With all of this information and events happening with North Korea there is now the issue on how to handle North Korea. There are ways that are good and or bad to handle a serious situation like this with North Korea. It is a matter of trying to choose the best solution to handle North Korea. It is also important to strategize on how going about the solution.

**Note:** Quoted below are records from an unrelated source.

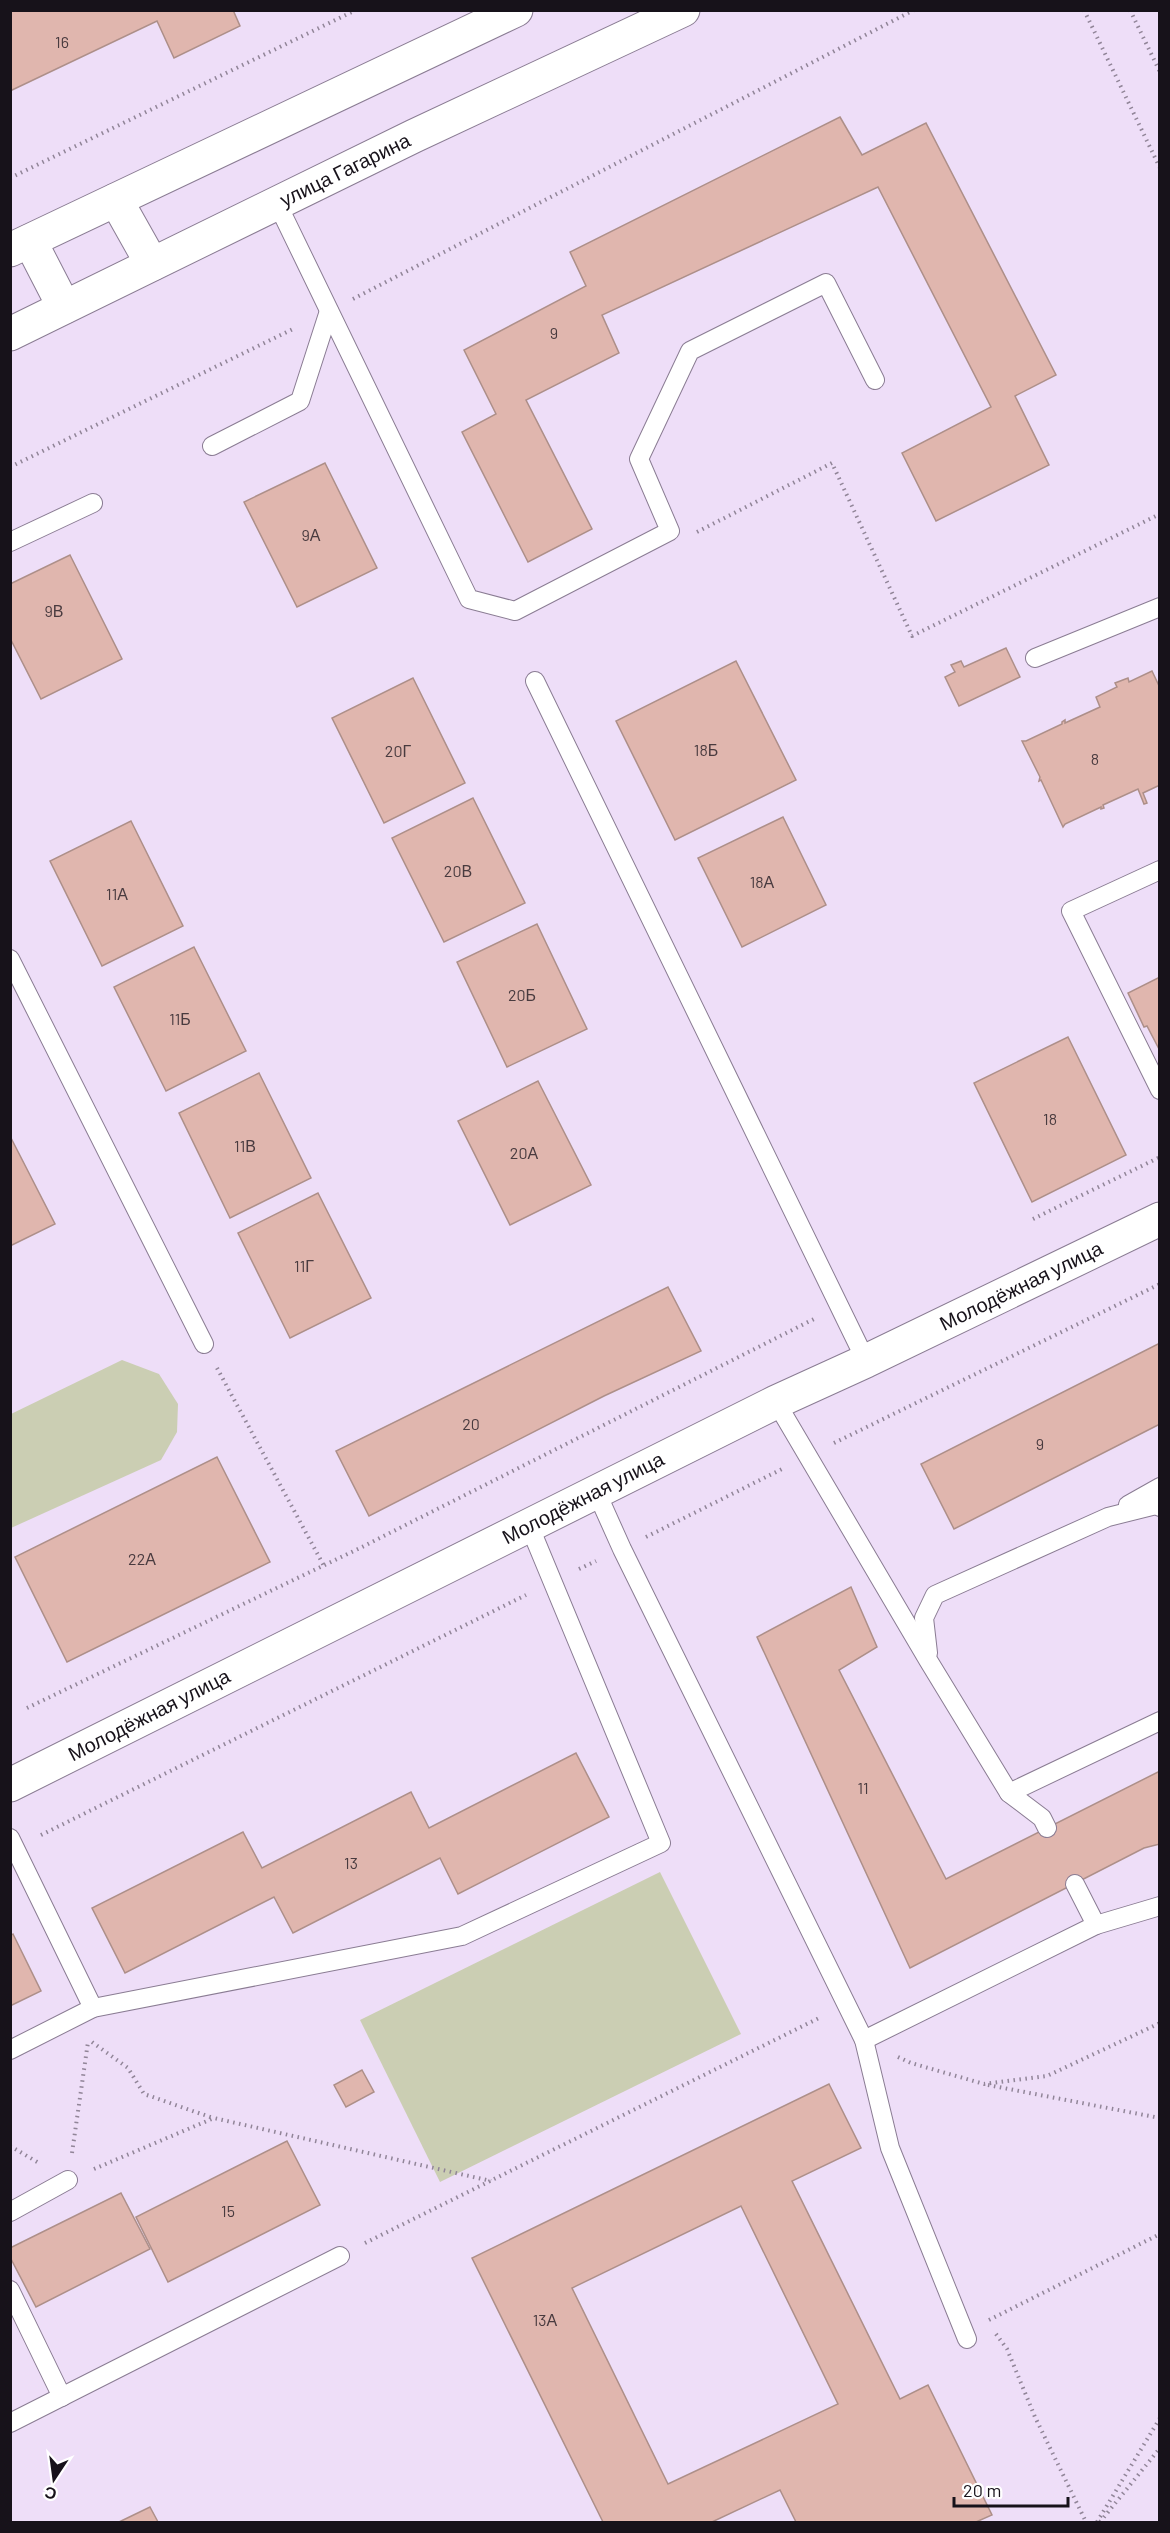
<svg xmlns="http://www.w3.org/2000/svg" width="1170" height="2533" viewBox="0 0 1170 2533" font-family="Barlow,sans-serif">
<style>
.green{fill:#cbceb3}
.building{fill:#e0b6ae;stroke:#ad8f89;stroke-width:1.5;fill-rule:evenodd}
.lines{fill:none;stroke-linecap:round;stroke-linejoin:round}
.service-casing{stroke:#8a7c93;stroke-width:20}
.tertiary-casing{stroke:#8a7c93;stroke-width:35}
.path{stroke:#918598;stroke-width:4;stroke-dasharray:1.5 4.5;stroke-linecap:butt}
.service{stroke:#fff;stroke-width:18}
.tertiary{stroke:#fff;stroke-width:33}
.labels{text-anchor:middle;stroke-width:6;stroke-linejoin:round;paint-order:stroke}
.number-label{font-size:16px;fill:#493b3f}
.street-label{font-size:20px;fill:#17121a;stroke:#fff}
</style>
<rect width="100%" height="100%" fill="#eedef8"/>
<g class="green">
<path d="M122 1360 159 1374 178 1404 177 1432 161 1460 11 1528V1414Z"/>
<path d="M660 1872 741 2034 440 2182 360 2020Z"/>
</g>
<g class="building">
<path d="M10 10H233L240 26 174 58 157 21 10 91Z"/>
<path d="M840 117 862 155 926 123 1056 375 1015 396 1049 465 936 521 902 453 991 407 878 187 602 315 619 353 526 400 592 529 528 562 462 432 496 414 464 350 586 286 570 252Z"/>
<path d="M325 463 377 568 297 607 244 502Z"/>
<path d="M70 555 122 659 41 699 10 638V584Z"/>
<path d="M1006 648 1020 677 959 706 945 677 955 672 951 665 961 661 964 667Z"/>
<path d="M736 661 796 780 675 840 616 721Z"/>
<path d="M1152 671 1160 688V785L1143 793 1147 803 1144 804 1138 789 1103 805 1104 808 1101 809V807L1065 824 1063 827 1041 780 1039 781 1040 777 1022 741H1026L1062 724V722L1065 720V723L1100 707 1096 697 1117 687 1115 683 1128 678 1129 682Z"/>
<path d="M413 678 465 783 384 823 332 718Z"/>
<path d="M473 798 525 903 444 942 392 838Z"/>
<path d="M783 817 826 905 742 947 698 858Z"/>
<path d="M131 821 183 926 102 966 50 861Z"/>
<path d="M537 924 587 1029 507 1067 457 962Z"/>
<path d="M194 947 246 1051 166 1091 114 987Z"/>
<path d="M1160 977V1051L1147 1026 1144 1027 1128 993Z"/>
<path d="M1068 1037 1126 1155 1032 1202 974 1083Z"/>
<path d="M259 1073 311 1178 230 1218 179 1113Z"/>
<path d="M538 1081 591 1185 510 1225 458 1121Z"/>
<path d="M10 1136 55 1224 10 1246Z"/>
<path d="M318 1193 371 1298 290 1338 238 1233Z"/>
<path d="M668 1287 701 1351 604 1396 369 1516 336 1451Z"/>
<path d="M1160 1343V1424L954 1529 921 1464Z"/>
<path d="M217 1457 270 1562 67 1662 15 1557Z"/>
<path d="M851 1587 877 1647 839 1670 946 1879 1160 1771V1844L1144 1848 910 1968 757 1637Z"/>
<path d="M576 1753 609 1817 458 1894 440 1858 293 1933 274 1897 125 1973 92 1908 243 1832 262 1868 411 1792 429 1828Z"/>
<path d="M13 1934 41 1991 10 2006V1936Z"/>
<path d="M362 2070 374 2092 346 2107 334 2085Z"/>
<path d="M829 2084 861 2148 792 2181 900 2399 928 2385 992 2515 976 2522H796L780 2490 712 2522H603L472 2258ZM741 2206 838 2404 668 2484 572 2288Z"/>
<path d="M287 2141 320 2205 168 2282 136 2217Z"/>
<path d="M121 2193 150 2249 36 2307 10 2257V2248Z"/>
<path d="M150 2507 158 2522H119Z"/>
</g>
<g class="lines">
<g class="service-casing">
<g id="service">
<path d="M277 203 469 599 515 611 670 531 639 459 690 351 826 283 875 380"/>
<path d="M212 446 300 401 329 311"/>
<path d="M10 542 93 503"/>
<path d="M1035 658 1160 607"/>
<path d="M535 681 866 1361"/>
<path d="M1160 870 1071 911 1160 1090"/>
<path d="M10 959 204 1344"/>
<path d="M776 1402 928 1660 1009 1793 1042 1818 1047 1828"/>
<path d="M596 1491 622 1549 864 2040 890 2148 967 2339"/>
<path d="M1128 1505 1160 1487"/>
<path d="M928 1653 924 1618 935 1595 1108 1517 1156 1505 1160 1507"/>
<path d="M1009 1793 1160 1721"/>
<path d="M10 1838 93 2008"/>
<path d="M1075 1884 1096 1925"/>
<path d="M864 2040 1096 1925 1160 1906"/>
<path d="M10 2050 93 2008 462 1936 661 1843 529 1525"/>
<path d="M10 2212 68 2180"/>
<path d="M10 2290 62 2397"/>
<path d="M10 2423 340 2256"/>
</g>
</g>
<g class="tertiary-casing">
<g id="tertiary">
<path d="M116 200 152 264"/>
<path d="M30 241 64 307"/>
<path d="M10 250 516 10"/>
<path d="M10 334 414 136 683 10"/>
<path d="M10 1785 776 1402 866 1361 1160 1219"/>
</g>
</g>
<g class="path">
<path d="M1084 10 1160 168"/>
<path d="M1130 10 1160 72"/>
<path d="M10 178 356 10"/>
<path d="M353 299 914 10"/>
<path d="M10 467 293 329"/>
<path d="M697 532 832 463 912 636 1160 514"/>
<path d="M1033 1219 1160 1157"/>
<path d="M217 1368 324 1566"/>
<path d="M834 1443 1160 1284"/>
<path d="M646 1537 782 1469"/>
<path d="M579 1569 596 1561"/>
<path d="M27 1708 360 1548 814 1319"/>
<path d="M41 1835 526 1595"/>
<path d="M92 2042 128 2068 144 2094 213 2118"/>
<path d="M898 2057 911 2063 984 2084 1047 2076 1160 2023"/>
<path d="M988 2085 1160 2118"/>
<path d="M10 2146 39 2163"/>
<path d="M72 2153 88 2042"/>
<path d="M94 2169 214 2118 491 2181"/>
<path d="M365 2243 821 2017"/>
<path d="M989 2320 1160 2234"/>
<path d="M996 2334 1007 2349 1035 2417 1086 2522"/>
<path d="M1097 2522 1160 2418"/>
<path d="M1100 2522 1160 2448"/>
</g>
<use href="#service" class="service"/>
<use href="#tertiary" class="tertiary"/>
</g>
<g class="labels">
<g class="number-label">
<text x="62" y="48">16</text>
<text x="554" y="339">9</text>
<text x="311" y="541">9А</text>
<text x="54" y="617">9В</text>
<text x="706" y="756">18Б</text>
<text x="398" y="757">20Г</text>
<text x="1095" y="765">8</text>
<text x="458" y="877">20В</text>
<text x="762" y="888">18А</text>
<text x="117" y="900">11А</text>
<text x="522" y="1001">20Б</text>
<text x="180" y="1025">11Б</text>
<text x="1050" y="1125">18</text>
<text x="245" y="1152">11В</text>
<text x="524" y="1159">20А</text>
<text x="304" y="1272">11Г</text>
<text x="471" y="1430">20</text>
<text x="1040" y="1450">9</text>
<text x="142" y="1565">22А</text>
<text x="863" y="1794">11</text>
<text x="351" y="1869">13</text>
<text x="228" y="2217">15</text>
<text x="545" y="2326">13А</text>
</g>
<g class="street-label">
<text transform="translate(345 170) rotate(-26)" y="7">улица Гагарина</text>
<text transform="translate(1021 1286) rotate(-26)" y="7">Молодёжная улица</text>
<text transform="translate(583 1498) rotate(-27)" y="7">Молодёжная улица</text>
<text transform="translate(149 1715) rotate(-27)" y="7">Молодёжная улица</text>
</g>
</g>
<rect width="1170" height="2533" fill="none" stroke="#17121a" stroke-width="24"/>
<g transform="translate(54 2479) rotate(193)" stroke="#ffffff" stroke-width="4.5" paint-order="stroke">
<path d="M0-4.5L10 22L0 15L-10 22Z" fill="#17121a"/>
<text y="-9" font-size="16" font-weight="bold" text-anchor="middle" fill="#17121a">С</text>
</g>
<path d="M954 2497v9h114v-9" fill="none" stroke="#17121a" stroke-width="3"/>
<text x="963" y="2497" font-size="18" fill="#17121a" stroke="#ffffff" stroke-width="4.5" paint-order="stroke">20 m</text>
</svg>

One of the solutions to this issue with North Korea could be confrontation. However, that is not the right way to go about handling the issue because it has been shown that being confrontational with North Korea has not made things better. It would also give North Korea’s regime a way to have legitimacy (Bleiker, p.470). In the confrontational approach there is the way of giving economic sanctions. There were economic sanctions that were given to North Korea by the UN Security Council in 2006. There is a problem with giving sanctions because it has been seen to be limited usage (Bleiker, p. 470). One of the biggest reasons why confrontation would not work with North Korea is because the natural way of conflicts. It is hard to know how North Korea perceives the military threats that have been given to them. There is a better way to handle the situation.
The better way to handle this situation is more on the theory of engagement. With the engagement approach to the North Korean issue it would bring a more peaceful result. Even South Korea has wanted to take this type of approach to try to solve things with North Korea. The start of this approach by South Korea was from their leader Kim Dae-jung in 1998. He was the one who wanted to have a co-operation with North Korea (Bleiker p. 471). After Kim’s time of ruling, Roh Moo-hyun, the next leader continued this idea. Now currently the leader, Lee Myung-bak, keeps this idea but has wanted to be more cautious.
The engagement theory also involves an emphasis on dialogue (Bleiker p. 472). Having dialogue creates both sides having to talk things out and to come to some negotiations. There was a success with this emphasis on dialogue in February 2007. During that time there was an agreement between North Korea, South Korea, the U.S., China, Russia, and Japan (Bleiker p.472). This agreement even allowed economic exchanges between all these countries with North Korea that had not been happening for a while. The engagement approach to North Korea would take some time but would bring better results of having an understanding between North Korea and the U.S. Roland Bleiker an author in the book Global Politics even said, “The engagement policy is based on the traditional liberal assumption that increased economic co-operation would eventually engender common interest and understanding.” Hopefully with the engagement approach things could eventually come to peaceful result and prevent North Korea to really use any nuclear weapons.